Seattle-based game studio Starform has revealed its debut project. Metalstorm is a free-to-play, 5 vs. 5 aerial combat game for PC and mobile, where players climb into the cockpits of fighter jets to battle each other online.

“It’s not your typical flight simulator,” Starform CEO Lou Fasulo told GeekWire. “It’s fast-paced, action-packed, and it breaks away from the simulation category to attract a wider audience.”

Starform was founded in 2018 by Fasulo, Taylor Daynes, Josh Rosen, and Jason English, all of whom formerly worked at the Seattle mobile studio Z2 before its acquisition by King in 2015.

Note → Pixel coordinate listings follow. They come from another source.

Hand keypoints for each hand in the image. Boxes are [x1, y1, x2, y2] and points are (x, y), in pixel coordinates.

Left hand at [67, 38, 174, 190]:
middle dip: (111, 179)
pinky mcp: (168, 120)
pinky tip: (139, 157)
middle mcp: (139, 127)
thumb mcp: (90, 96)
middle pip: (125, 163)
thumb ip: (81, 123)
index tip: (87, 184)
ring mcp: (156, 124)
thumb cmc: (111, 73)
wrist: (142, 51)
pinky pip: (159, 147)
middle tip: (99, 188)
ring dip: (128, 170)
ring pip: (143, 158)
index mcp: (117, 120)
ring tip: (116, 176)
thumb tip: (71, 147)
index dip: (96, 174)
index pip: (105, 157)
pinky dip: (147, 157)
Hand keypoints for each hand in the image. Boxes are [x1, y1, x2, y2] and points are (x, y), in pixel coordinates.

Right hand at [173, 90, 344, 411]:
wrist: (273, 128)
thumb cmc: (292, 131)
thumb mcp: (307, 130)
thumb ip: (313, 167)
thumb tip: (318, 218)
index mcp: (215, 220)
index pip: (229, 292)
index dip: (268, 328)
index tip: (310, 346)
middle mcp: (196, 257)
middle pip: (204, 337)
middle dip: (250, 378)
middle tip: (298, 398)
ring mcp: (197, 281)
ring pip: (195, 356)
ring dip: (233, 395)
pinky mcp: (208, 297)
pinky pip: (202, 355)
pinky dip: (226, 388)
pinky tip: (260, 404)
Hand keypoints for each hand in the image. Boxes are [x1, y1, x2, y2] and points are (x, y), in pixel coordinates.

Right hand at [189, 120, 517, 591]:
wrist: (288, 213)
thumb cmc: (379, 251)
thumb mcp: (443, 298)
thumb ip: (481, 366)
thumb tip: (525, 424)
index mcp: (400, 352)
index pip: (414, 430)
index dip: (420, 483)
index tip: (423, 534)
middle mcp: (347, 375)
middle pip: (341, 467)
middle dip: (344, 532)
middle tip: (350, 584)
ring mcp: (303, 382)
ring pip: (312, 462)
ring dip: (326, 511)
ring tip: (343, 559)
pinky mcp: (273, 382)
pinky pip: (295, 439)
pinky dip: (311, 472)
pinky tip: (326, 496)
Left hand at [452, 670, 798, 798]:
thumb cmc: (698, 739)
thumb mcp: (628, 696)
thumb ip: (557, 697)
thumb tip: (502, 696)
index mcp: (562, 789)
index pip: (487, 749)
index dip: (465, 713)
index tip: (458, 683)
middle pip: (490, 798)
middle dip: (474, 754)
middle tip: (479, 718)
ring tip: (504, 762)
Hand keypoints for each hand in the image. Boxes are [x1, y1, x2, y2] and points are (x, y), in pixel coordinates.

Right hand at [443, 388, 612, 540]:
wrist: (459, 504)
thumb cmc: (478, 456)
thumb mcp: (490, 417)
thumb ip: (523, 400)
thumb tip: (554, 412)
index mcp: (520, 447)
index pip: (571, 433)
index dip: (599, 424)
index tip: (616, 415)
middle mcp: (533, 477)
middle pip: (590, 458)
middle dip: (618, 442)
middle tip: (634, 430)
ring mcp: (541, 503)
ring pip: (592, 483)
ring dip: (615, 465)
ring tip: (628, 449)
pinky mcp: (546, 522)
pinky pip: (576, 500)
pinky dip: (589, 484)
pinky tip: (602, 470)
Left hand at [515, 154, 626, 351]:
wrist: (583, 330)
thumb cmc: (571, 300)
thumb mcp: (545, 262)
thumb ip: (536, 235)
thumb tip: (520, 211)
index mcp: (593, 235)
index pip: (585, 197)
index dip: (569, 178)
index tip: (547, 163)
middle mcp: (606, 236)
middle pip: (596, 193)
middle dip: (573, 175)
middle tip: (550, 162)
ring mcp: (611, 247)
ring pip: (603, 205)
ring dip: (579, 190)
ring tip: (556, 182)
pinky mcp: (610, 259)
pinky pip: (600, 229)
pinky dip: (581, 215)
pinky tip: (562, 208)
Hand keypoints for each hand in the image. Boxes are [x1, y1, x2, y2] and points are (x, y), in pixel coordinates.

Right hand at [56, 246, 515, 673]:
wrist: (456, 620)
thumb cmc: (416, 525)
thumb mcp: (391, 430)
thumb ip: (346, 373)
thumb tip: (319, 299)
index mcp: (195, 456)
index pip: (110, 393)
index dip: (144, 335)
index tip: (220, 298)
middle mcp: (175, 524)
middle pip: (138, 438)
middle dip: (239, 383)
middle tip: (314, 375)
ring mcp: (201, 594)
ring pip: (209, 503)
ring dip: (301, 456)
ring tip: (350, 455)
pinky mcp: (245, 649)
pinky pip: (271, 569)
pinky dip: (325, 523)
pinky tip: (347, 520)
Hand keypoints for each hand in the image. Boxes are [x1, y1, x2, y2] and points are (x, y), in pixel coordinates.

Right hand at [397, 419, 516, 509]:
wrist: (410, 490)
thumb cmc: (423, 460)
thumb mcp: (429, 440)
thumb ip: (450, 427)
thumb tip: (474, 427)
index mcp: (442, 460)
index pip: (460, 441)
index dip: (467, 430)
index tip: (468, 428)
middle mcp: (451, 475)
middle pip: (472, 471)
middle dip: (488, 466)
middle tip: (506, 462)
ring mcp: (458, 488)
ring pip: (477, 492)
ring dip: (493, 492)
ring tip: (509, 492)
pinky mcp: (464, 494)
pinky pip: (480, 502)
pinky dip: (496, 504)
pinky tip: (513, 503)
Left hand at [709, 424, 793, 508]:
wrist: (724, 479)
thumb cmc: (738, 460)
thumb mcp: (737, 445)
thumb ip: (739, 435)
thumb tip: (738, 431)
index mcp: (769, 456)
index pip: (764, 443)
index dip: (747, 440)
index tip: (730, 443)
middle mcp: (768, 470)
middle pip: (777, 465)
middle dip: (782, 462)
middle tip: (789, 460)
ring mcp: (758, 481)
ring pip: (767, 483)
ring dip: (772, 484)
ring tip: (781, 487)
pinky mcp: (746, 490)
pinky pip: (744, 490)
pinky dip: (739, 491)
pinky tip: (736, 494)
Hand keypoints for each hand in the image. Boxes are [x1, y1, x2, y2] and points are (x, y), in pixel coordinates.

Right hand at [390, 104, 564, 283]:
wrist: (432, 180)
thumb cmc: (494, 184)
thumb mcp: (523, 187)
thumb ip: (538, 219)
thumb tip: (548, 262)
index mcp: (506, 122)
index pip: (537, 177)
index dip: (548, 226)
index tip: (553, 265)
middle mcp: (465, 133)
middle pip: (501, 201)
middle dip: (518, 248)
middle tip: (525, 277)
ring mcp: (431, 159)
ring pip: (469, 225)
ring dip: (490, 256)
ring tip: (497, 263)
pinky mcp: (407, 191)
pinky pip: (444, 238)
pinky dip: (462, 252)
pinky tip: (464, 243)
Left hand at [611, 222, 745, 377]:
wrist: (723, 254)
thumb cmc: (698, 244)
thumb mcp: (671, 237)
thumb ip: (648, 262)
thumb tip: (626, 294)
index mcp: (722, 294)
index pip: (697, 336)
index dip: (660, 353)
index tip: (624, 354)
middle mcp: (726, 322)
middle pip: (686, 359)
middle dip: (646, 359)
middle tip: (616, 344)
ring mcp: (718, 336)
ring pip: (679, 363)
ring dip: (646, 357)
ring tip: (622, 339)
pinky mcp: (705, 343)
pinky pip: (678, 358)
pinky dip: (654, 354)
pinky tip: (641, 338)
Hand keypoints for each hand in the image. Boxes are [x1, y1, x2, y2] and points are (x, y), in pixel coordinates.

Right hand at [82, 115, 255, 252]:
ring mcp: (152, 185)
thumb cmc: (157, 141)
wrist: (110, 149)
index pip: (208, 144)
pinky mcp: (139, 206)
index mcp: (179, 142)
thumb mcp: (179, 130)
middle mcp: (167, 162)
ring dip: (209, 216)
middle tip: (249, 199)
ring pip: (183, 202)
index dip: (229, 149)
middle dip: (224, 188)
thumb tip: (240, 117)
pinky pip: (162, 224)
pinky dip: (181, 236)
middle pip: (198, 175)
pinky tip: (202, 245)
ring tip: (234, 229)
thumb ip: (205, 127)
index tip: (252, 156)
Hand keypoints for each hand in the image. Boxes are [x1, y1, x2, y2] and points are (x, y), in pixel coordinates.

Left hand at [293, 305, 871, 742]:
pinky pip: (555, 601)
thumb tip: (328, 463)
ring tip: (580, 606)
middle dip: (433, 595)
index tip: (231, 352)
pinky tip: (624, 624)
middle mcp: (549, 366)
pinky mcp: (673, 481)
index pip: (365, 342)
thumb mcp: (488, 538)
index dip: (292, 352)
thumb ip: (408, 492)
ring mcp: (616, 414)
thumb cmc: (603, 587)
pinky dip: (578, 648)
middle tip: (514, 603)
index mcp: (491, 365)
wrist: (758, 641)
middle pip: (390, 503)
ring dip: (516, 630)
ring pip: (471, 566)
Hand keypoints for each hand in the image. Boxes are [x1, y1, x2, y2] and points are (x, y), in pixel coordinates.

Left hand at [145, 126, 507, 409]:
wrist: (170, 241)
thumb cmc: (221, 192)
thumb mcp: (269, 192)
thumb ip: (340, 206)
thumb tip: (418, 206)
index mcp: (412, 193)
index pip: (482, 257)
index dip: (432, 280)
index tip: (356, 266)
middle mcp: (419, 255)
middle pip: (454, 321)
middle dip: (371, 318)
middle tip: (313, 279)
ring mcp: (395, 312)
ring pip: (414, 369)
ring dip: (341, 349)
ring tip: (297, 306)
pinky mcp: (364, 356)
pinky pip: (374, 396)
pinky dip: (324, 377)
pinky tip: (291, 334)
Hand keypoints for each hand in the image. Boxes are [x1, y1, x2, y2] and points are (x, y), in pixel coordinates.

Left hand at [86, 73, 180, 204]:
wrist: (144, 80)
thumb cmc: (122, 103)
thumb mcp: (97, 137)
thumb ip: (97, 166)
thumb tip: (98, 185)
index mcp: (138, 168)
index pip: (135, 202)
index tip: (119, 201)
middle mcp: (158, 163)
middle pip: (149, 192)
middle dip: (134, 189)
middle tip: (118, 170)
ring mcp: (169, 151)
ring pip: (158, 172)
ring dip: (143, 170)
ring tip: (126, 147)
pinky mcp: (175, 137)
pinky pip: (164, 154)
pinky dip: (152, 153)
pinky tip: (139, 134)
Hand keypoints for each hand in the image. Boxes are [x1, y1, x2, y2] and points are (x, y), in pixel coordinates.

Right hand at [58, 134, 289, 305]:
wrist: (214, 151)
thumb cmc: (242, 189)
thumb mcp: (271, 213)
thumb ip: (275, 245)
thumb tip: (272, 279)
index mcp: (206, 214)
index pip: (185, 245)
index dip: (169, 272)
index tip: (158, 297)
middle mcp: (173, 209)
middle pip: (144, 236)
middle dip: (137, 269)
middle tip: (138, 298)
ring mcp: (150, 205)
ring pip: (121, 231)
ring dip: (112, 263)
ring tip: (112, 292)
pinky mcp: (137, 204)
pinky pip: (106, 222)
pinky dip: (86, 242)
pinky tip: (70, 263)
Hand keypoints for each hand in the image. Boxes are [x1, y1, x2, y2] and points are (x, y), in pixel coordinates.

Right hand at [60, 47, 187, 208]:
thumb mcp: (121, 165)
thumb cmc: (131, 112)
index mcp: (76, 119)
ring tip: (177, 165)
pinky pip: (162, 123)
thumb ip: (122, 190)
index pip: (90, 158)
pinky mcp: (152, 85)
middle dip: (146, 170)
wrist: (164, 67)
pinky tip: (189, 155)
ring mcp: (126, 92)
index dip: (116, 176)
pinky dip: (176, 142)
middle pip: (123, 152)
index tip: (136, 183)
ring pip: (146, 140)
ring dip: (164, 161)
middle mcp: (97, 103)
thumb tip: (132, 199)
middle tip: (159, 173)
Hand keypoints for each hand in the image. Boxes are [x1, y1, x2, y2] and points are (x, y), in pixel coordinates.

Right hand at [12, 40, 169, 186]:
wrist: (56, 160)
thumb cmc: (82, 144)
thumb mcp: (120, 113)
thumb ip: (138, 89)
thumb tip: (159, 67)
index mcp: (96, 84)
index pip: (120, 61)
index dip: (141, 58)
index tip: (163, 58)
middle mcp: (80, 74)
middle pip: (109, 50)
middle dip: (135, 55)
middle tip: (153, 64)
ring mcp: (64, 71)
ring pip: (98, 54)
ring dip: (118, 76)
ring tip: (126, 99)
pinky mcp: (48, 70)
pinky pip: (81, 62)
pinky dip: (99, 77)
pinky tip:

The team at Starform took its time about deciding on what its debut project would be, as per a GeekWire interview in 2021, and it ended up as Metalstorm. Production of the game was partially funded by a 2021 seed round led by BITKRAFT Ventures. Fasulo announced the game officially via LinkedIn, including a link to Metalstorm’s page on the Epic Games Store.

Starform is currently a hybrid workplace, with 13 employees in Seattle and one in Idaho. The company has downtown Seattle office space.

There’s a rotating group of roughly 150 players who Fasulo calls “Starform Insiders.” They work closely with the development team to evaluate Metalstorm’s weekly updates.

“We think of the game as being authentic, but not entirely realistic,” Fasulo said. “Fans of air combat are going to recognize a lot of familiar elements and characteristics of plane physics, but they’re also going to see new things.”

‘It’s fast-paced, action-packed, and it breaks away from the simulation category to attract a wider audience.’

— Starform CEO Lou Fasulo

“[Metalstorm] might not please the most hardcore players, but we believe ultimately that we’re creating a more accessible and rewarding experience.”

Metalstorm is in open beta in Canada, Sweden, Norway, Mexico, and the Philippines, with Fasulo saying it’s been downloaded close to 1 million times, primarily through word of mouth.

“We chose a set of countries that felt like they would give us a good sampling of the different markets across the globe,” Fasulo said. “It helps us understand things like network characteristics, pricing, elasticity, how players are playing together, how the different time zones end up overlapping, these kinds of things.”

Starform is focused on polishing and iterating on Metalstorm’s core systems and gameplay, which includes testing it on more and different types of mobile devices and, eventually, localizing it to languages besides English. Part of the goal in the current process, according to Fasulo, is to make the PC and mobile editions of Metalstorm equally fun, with neither platform feeling like the “native” version of the game.

“If we’re going to spend our time putting our best work toward something, we want to be shooting for something amazing,” Fasulo said. “Building something legendary, as we say. We’re not really going to be happy with the average.”